What is expected → Please reproduce the entries in full. Keep every character the same.

Dataset content →
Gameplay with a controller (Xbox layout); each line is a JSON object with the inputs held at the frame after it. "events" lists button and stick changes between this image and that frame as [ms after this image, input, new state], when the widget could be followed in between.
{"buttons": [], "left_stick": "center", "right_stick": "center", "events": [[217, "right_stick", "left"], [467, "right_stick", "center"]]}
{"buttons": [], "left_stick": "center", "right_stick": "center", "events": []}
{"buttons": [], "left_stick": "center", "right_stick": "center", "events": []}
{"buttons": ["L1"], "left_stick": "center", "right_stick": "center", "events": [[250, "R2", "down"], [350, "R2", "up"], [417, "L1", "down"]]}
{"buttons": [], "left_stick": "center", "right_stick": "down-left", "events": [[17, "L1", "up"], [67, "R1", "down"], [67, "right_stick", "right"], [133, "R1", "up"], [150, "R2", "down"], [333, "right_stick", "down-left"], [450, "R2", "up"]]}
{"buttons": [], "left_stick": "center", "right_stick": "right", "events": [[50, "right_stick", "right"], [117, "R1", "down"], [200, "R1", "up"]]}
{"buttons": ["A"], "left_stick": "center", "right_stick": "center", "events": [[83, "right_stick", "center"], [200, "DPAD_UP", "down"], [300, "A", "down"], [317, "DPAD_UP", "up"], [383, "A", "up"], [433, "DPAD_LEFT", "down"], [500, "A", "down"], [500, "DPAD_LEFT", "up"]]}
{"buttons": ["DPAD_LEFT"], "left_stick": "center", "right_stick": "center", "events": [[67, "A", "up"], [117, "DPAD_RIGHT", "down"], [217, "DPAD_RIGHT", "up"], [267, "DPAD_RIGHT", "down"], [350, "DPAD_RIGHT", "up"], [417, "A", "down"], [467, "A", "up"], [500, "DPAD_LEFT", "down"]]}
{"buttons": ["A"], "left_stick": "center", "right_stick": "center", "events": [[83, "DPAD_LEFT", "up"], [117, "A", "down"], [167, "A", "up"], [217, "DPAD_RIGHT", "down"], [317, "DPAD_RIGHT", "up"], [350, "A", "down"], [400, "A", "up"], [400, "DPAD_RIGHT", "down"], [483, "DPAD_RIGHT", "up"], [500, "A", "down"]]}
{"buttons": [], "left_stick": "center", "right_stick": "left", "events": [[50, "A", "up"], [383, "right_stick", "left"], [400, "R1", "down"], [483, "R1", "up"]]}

Answer to the exercise →
Gameplay with a controller (Xbox layout); each line is a JSON object with the inputs held at the frame after it. "events" lists button and stick changes between this image and that frame as [ms after this image, input, new state], when the widget could be followed in between.
{"buttons": [], "left_stick": "center", "right_stick": "center", "events": [[217, "right_stick", "left"], [467, "right_stick", "center"]]}
{"buttons": [], "left_stick": "center", "right_stick": "center", "events": []}
{"buttons": [], "left_stick": "center", "right_stick": "center", "events": []}
{"buttons": ["L1"], "left_stick": "center", "right_stick": "center", "events": [[250, "R2", "down"], [350, "R2", "up"], [417, "L1", "down"]]}
{"buttons": [], "left_stick": "center", "right_stick": "down-left", "events": [[17, "L1", "up"], [67, "R1", "down"], [67, "right_stick", "right"], [133, "R1", "up"], [150, "R2", "down"], [333, "right_stick", "down-left"], [450, "R2", "up"]]}
{"buttons": [], "left_stick": "center", "right_stick": "right", "events": [[50, "right_stick", "right"], [117, "R1", "down"], [200, "R1", "up"]]}
{"buttons": ["A"], "left_stick": "center", "right_stick": "center", "events": [[83, "right_stick", "center"], [200, "DPAD_UP", "down"], [300, "A", "down"], [317, "DPAD_UP", "up"], [383, "A", "up"], [433, "DPAD_LEFT", "down"], [500, "A", "down"], [500, "DPAD_LEFT", "up"]]}
{"buttons": ["DPAD_LEFT"], "left_stick": "center", "right_stick": "center", "events": [[67, "A", "up"], [117, "DPAD_RIGHT", "down"], [217, "DPAD_RIGHT", "up"], [267, "DPAD_RIGHT", "down"], [350, "DPAD_RIGHT", "up"], [417, "A", "down"], [467, "A", "up"], [500, "DPAD_LEFT", "down"]]}
{"buttons": ["A"], "left_stick": "center", "right_stick": "center", "events": [[83, "DPAD_LEFT", "up"], [117, "A", "down"], [167, "A", "up"], [217, "DPAD_RIGHT", "down"], [317, "DPAD_RIGHT", "up"], [350, "A", "down"], [400, "A", "up"], [400, "DPAD_RIGHT", "down"], [483, "DPAD_RIGHT", "up"], [500, "A", "down"]]}
{"buttons": [], "left_stick": "center", "right_stick": "left", "events": [[50, "A", "up"], [383, "right_stick", "left"], [400, "R1", "down"], [483, "R1", "up"]]}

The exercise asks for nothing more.